Черчилль писал матери и о британской политике: «Чемберлен серьезно сдает позиции. Я инстинктивно чувствую это. И знаю, что прав. У меня нюх на такие вещи. Возможно, это наследственное». В феврале он получил письмо от Роберта Эскрофта, депутата парламента от Олдема – избирательного округа, который направлял двух депутатов в Вестминстер. Эскрофт просил Черчилля выступить вместе с ним на следующих всеобщих выборах вместо другого члена Консервативной партии, который собирался подать в отставку по болезни. Черчилль согласился. Тем самым воплощение мечты о парламенте стало на шаг ближе. Через месяц он осуществил свою последнюю мечту в Индии, сыграв в межполковом турнире по поло, причем перед этим он вывихнул плечо, и руку приходилось привязывать к телу. Команда Черчилля выиграла турнир. Из ее участников Альберт Савори позже погибнет в Англо-бурской войне, Реджинальд Барнс дослужится до звания генерала, Реджинальд Хор – до бригадира, и оба доживут до того времени, когда Черчилль станет премьер-министром.

В третью неделю марта Черчилль покинул Индию и отправился в Лондон. Нога его больше никогда не ступит на эту землю. Он был уверен, что поступил правильно, отказавшись от армейской службы. «Если бы армия была для меня во всех смыслах выгоднее, – писал он своей бабушке Мальборо на пути домой, – я бы еще подумал, не продолжить ли службу. Но я могу жить дешевле и зарабатывать больше как писатель или журналист. Эта работа намного ближе мне по духу и с большей вероятностью поможет в достижении более важных целей в жизни. Тем не менее расставаться было тяжело. Очень жаль было прощаться с друзьями и в последний раз надевать форму с медалями».

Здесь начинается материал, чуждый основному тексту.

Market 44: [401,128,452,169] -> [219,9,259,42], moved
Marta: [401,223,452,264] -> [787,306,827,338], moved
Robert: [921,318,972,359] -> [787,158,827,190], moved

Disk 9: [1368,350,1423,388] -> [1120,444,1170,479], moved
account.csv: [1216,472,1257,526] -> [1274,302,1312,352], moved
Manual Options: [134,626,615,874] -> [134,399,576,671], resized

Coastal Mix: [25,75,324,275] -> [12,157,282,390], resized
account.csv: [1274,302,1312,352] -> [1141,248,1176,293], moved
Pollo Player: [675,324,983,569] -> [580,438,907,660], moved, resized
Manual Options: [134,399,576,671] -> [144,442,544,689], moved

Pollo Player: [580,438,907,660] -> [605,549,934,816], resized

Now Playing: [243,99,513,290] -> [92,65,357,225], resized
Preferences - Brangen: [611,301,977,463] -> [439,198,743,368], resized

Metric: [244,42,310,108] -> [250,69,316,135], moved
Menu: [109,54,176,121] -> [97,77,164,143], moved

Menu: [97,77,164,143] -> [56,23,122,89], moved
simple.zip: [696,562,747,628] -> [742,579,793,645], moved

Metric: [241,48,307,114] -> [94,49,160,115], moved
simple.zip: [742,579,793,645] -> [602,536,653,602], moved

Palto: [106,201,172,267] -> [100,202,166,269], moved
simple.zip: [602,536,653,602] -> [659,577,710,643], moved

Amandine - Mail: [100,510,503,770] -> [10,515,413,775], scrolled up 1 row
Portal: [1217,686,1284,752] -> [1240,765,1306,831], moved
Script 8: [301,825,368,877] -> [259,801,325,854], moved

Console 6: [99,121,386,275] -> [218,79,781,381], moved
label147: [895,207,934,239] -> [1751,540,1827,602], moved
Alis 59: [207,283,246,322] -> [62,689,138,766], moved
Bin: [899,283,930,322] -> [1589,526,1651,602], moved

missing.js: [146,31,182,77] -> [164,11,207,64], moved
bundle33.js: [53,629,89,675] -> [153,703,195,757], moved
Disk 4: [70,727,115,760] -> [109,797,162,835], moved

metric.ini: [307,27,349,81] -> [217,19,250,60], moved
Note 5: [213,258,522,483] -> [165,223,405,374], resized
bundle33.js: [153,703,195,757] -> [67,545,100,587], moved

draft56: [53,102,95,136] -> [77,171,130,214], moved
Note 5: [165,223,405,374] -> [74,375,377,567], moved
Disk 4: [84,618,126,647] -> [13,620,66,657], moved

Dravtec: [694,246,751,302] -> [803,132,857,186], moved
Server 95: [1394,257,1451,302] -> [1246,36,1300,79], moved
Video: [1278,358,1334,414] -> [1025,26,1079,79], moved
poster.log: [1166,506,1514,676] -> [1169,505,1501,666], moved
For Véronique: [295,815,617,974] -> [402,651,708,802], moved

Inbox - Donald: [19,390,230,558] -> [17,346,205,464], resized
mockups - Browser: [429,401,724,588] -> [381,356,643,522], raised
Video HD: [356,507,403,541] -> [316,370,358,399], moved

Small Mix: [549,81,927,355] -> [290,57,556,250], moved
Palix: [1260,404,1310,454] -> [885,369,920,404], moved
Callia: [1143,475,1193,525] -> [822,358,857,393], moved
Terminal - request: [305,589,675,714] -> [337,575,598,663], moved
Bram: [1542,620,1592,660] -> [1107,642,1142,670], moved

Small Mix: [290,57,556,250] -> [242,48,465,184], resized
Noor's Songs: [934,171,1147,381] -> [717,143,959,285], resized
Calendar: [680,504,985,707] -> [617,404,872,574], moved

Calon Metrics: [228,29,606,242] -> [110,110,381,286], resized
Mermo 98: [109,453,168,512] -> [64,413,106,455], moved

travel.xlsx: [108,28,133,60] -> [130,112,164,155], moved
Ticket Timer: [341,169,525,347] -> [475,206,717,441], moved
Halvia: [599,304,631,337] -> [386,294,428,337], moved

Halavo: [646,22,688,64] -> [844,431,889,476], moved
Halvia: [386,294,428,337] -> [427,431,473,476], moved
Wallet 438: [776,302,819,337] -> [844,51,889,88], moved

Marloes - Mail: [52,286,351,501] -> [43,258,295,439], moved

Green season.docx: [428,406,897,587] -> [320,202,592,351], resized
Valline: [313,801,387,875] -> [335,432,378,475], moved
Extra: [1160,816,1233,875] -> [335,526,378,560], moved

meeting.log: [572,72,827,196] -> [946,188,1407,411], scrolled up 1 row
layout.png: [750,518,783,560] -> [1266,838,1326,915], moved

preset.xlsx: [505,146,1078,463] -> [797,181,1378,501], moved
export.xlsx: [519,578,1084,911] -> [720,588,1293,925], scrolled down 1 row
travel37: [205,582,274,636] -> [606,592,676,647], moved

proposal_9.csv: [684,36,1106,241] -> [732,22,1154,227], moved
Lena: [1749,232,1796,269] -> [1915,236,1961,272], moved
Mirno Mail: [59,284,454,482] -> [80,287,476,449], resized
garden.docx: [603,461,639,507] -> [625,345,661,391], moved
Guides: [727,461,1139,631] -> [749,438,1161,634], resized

По дороге в Англию Черчилль на две недели остановился в Египте. Он решил побеседовать с теми, кто мог быть полезен ему в работе над книгой. «Возможность описать в книге войну как тяжелую работу, а не просто поверхностно критиковать ее, – писал он матери, – слишком важна, чтобы не воспользоваться ею». В Каире он три раза встречался с британским представителем лордом Кромером. Каждая беседа длилась более полутора часов. Черчилль выяснил многое о Судане и гибели Гордона. Лорд Кромер также представил его хедиву Аббасу Холми, официальному правителю Египта. «Его поведение, – вспоминал впоследствии Черчилль, – напоминало поведение школьника, которого привели знакомиться с другим школьником в присутствии директора».

Письма, посланные посылал матери из Каира, Черчилль диктовал. «Когда я диктую письма, – пояснял он, – они получаются простыми и естественными, и кроме того, мне кажется, это хорошая тренировка беглой устной речи. Я диктую их стенографистке так быстро, как только она успевает записывать, и получается гладко».

В середине апреля Черчилль вернулся в Лондон. Вскоре после этого скончалась его бабушка, герцогиня Мальборо. Но он не допускал и мысли, что траур может помешать его политической деятельности. Черчилль выступил не только в Олдеме, но еще и в Паддингтоне и Кардиффе. 2 мая, во время званого ужина, на котором присутствовали Асквит и Бальфур, последний, как писал Черчилль матери, был с ним «предельно любезен, внимательно слушал и со всем соглашался».